Rosenkranz, der Lehrer, ließ Dylan laufen, übersetzte einiges und hinterließ vor allem die Erkenntnis, dass die Sprache nicht nur fremd, beängstigend beinah, voll düster blühender Geschwüre war. Bitter, dachte ich, Russisch ein ABC für Jungpioniere dagegen. Den Typen, der da sang, hielt ich für einen toten, mindestens steinalten Neger, der ein paar Lieder aus der Sklavenzeit in Ketten hinterlassen hat. Das erste Bild, was ich dann sah, den Typen in der Wildlederjacke, die Bibel oder sonst ein dickes Buch im Arm, nach unten aus der Plattenhülle sehend wie ein Lord im Traum aus seinem Zigarettenqualm, schien mit dem Hörerlebnis nicht vereinbar. Zwei Eindrücke und dazwischen eine Differenz. Erst später ahnte, lange später begriff ich, dass die Differenz das Bild am Leben hält, die Menschheit braucht ein Geheimnis. Die lehrerliche Auslegung von Blowin` in the Wind hielt sich eng an Die Antwort mein Freund, ich persönlich hielt es mehr für Kleine weiße Friedenstaube, was die Übersetzung hergab, und konnte das nicht ganz glauben. In den Wind geblasen, pfeif drauf schien mir näherliegend, dieser Stimme nach. Hard Rain war schon besser zu glauben: Zimmer voll mit Männern, deren Hämmer blutig waren, mit Landschaften, in denen nichts mehr stand als eine Autobahn aus Diamanten, auf die Blutstropfen von kohlschwarzen Ästen prasselten. Dazu passte, dass der Typ nebenbei noch die Elektrogitarre erfunden haben sollte. Am schärfsten Chimes of Freedom: angeblich Freiheitsglocken, aber wie konnten die schmelzen zum Blitzlicht und der Himmel fiel ein und die Städte zerrannen zu Brei? Ich war sicher, die Stimme, die ich hörte, hatte das gesehen.

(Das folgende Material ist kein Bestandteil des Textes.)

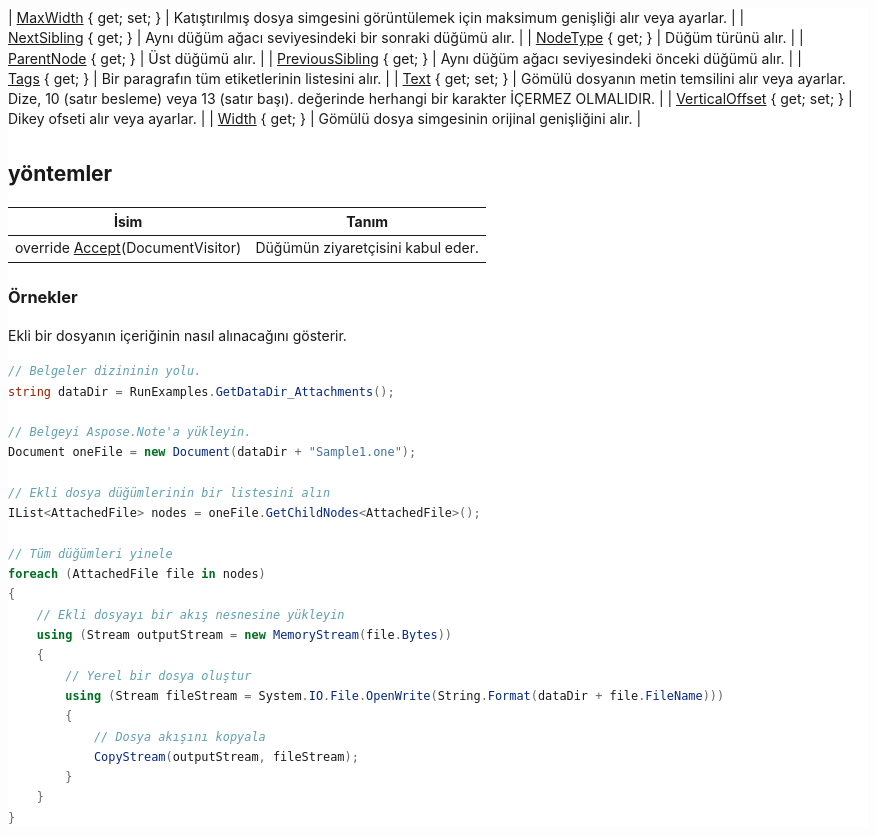 | [MaxWidth](../../aspose.note/attachedfile/maxwidth/) { get; set; } | Katıştırılmış dosya simgesini görüntülemek için maksimum genişliği alır veya ayarlar. |
| [NextSibling](../../aspose.note/node/nextsibling/) { get; } | Aynı düğüm ağacı seviyesindeki bir sonraki düğümü alır. |
| [NodeType](../../aspose.note/node/nodetype/) { get; } | Düğüm türünü alır. |
| [ParentNode](../../aspose.note/node/parentnode/) { get; } | Üst düğümü alır. |
| [PreviousSibling](../../aspose.note/node/previoussibling/) { get; } | Aynı düğüm ağacı seviyesindeki önceki düğümü alır. |
| [Tags](../../aspose.note/attachedfile/tags/) { get; } | Bir paragrafın tüm etiketlerinin listesini alır. |
| [Text](../../aspose.note/attachedfile/text/) { get; set; } | Gömülü dosyanın metin temsilini alır veya ayarlar. Dize, 10 (satır besleme) veya 13 (satır başı). değerinde herhangi bir karakter İÇERMEZ OLMALIDIR. |
| [VerticalOffset](../../aspose.note/attachedfile/verticaloffset/) { get; set; } | Dikey ofseti alır veya ayarlar. |
| [Width](../../aspose.note/attachedfile/width/) { get; } | Gömülü dosya simgesinin orijinal genişliğini alır. |

## yöntemler

| İsim | Tanım |
| --- | --- |
| override [Accept](../../aspose.note/attachedfile/accept/)(DocumentVisitor) | Düğümün ziyaretçisini kabul eder. |

### Örnekler

Ekli bir dosyanın içeriğinin nasıl alınacağını gösterir.

```csharp
// Belgeler dizininin yolu.
string dataDir = RunExamples.GetDataDir_Attachments();

// Belgeyi Aspose.Note'a yükleyin.
Document oneFile = new Document(dataDir + "Sample1.one");

// Ekli dosya düğümlerinin bir listesini alın
IList<AttachedFile> nodes = oneFile.GetChildNodes<AttachedFile>();

// Tüm düğümleri yinele
foreach (AttachedFile file in nodes)
{
    // Ekli dosyayı bir akış nesnesine yükleyin
    using (Stream outputStream = new MemoryStream(file.Bytes))
    {
        // Yerel bir dosya oluştur
        using (Stream fileStream = System.IO.File.OpenWrite(String.Format(dataDir + file.FileName)))
        {
            // Dosya akışını kopyala
            CopyStream(outputStream, fileStream);
        }
    }
}
```
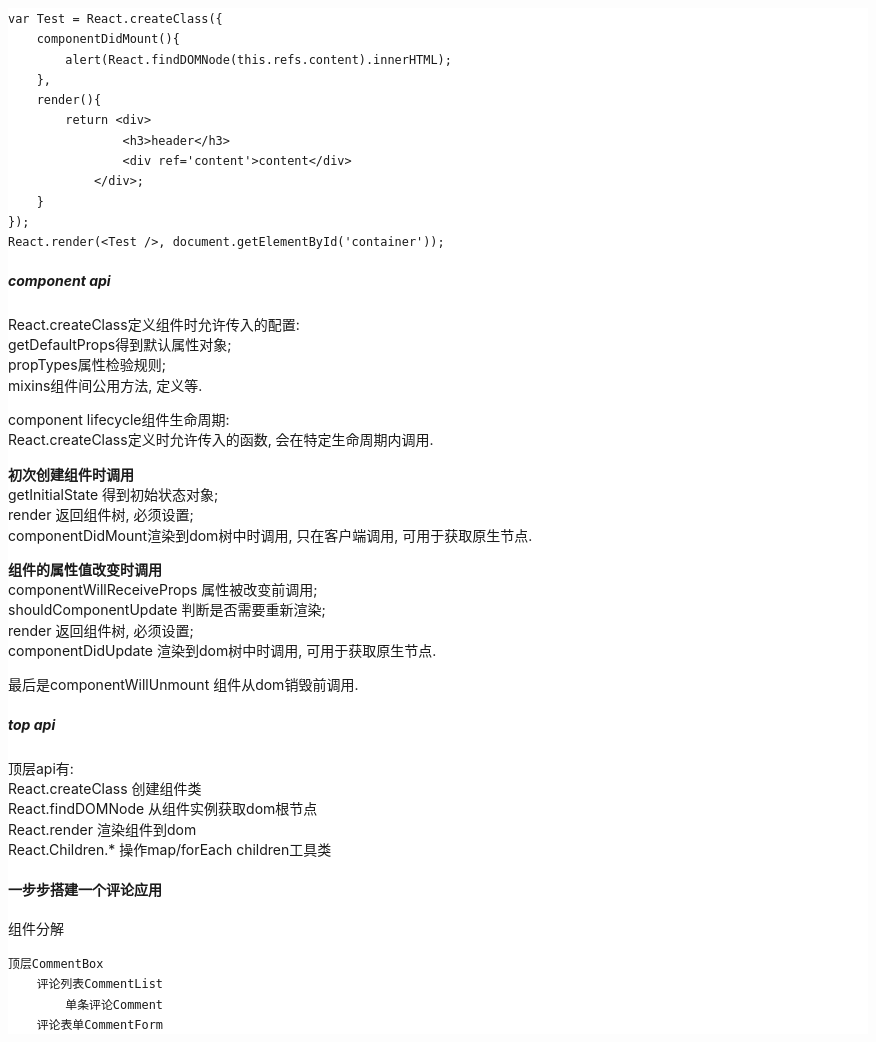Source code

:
 ```
var Test = React.createClass({
	componentDidMount(){
		alert(React.findDOMNode(this.refs.content).innerHTML);
	},
	render(){
		return <div>
				<h3>header</h3>
				<div ref='content'>content</div>
			</div>;
	}
});
React.render(<Test />, document.getElementById('container'));
```

##### component api

React.createClass定义组件时允许传入的配置:  
getDefaultProps得到默认属性对象;  
propTypes属性检验规则;  
mixins组件间公用方法, 定义等.  

component lifecycle组件生命周期:  
React.createClass定义时允许传入的函数, 会在特定生命周期内调用.  

<b>初次创建组件时调用</b>  
getInitialState 得到初始状态对象;  
render 返回组件树, 必须设置;  
componentDidMount渲染到dom树中时调用, 只在客户端调用, 可用于获取原生节点.  

<b>组件的属性值改变时调用</b>  
componentWillReceiveProps 属性被改变前调用;  
shouldComponentUpdate 判断是否需要重新渲染;  
render 返回组件树, 必须设置;  
componentDidUpdate 渲染到dom树中时调用, 可用于获取原生节点.  

最后是componentWillUnmount 组件从dom销毁前调用.  

##### top api

顶层api有:  
React.createClass 创建组件类  
React.findDOMNode 从组件实例获取dom根节点   
React.render 渲染组件到dom  
React.Children.* 操作map/forEach children工具类  

#### 一步步搭建一个评论应用

组件分解   

```
顶层CommentBox
	评论列表CommentList
		单条评论Comment
	评论表单CommentForm
```
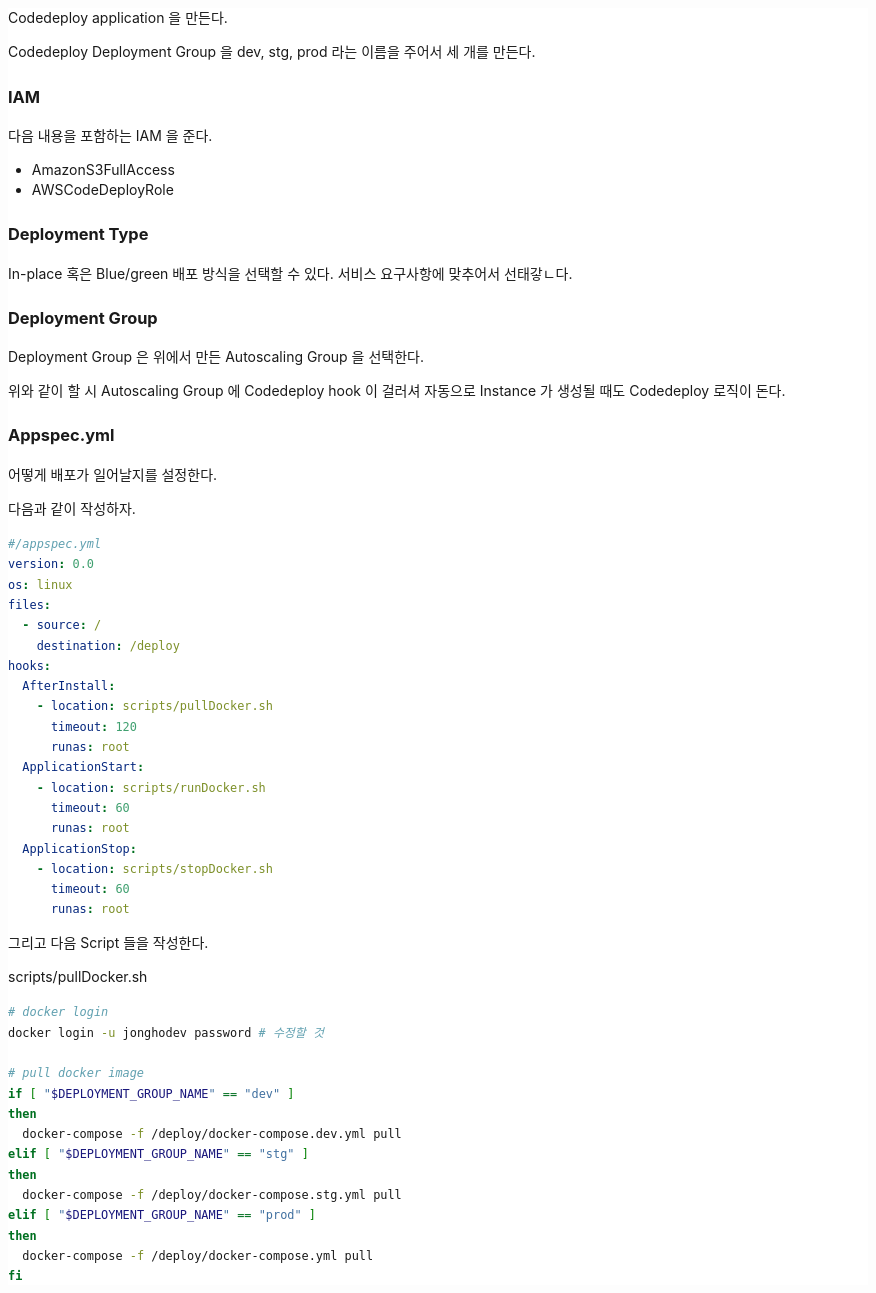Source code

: Codedeploy application 을 만든다.

Codedeploy Deployment Group 을 dev, stg, prod 라는 이름을 주어서 세 개를 만든다.

### IAM

다음 내용을 포함하는 IAM 을 준다.

- AmazonS3FullAccess
- AWSCodeDeployRole

### Deployment Type

In-place 혹은 Blue/green 배포 방식을 선택할 수 있다. 서비스 요구사항에 맞추어서 선태갛ㄴ다.

### Deployment Group

Deployment Group 은 위에서 만든 Autoscaling Group 을 선택한다.

위와 같이 할 시 Autoscaling Group 에 Codedeploy hook 이 걸러셔 자동으로 Instance 가 생성될 때도 Codedeploy 로직이 돈다.

### Appspec.yml

어떻게 배포가 일어날지를 설정한다.

다음과 같이 작성하자.

```yml
#/appspec.yml
version: 0.0
os: linux
files:
  - source: /
    destination: /deploy
hooks:
  AfterInstall:
    - location: scripts/pullDocker.sh
      timeout: 120
      runas: root
  ApplicationStart:
    - location: scripts/runDocker.sh
      timeout: 60
      runas: root
  ApplicationStop:
    - location: scripts/stopDocker.sh
      timeout: 60
      runas: root
```

그리고 다음 Script 들을 작성한다.

scripts/pullDocker.sh

```bash
# docker login
docker login -u jonghodev password # 수정할 것

# pull docker image
if [ "$DEPLOYMENT_GROUP_NAME" == "dev" ]
then
  docker-compose -f /deploy/docker-compose.dev.yml pull
elif [ "$DEPLOYMENT_GROUP_NAME" == "stg" ]
then
  docker-compose -f /deploy/docker-compose.stg.yml pull
elif [ "$DEPLOYMENT_GROUP_NAME" == "prod" ]
then
  docker-compose -f /deploy/docker-compose.yml pull
fi
```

Die zweite Englischstunde, Rosenkranz` letzte, ließ dann den Deckel endgültig vom Topf. Er brachte uns bei, was in Angloamerikanisch alles möglich ist: Herr Tamburinmann zum Beispiel. Kinderlieder, nein, von Rauschgift war die Rede. Take me on a trip, und ein trip, das war ein Schuss, das waren die Bilder von toten Jugendlichen in der Bahnhofstoilette Frankfurt/Main, das war die harte Welt des Westens, Bobdylanhören keine bedenkenlose Sache. Englisch etwas, das zu lernen sich lohnte. Wo das gesprochen wurde, gab es Gruppen, Bands, die, sich ungestraft Die Türen oder Die Wer nennen konnten oder schlicht und konkret Dave, Dee, Dozy, Bicky, Mick Titch, so ungefähr, nicht hin und her zu übersetzen. Aber es bedeutete was. Es bedeutete, dass alles möglich war. Es hätte vielleicht niemanden erschüttert, wären die Musikbeispiele ausgeblieben.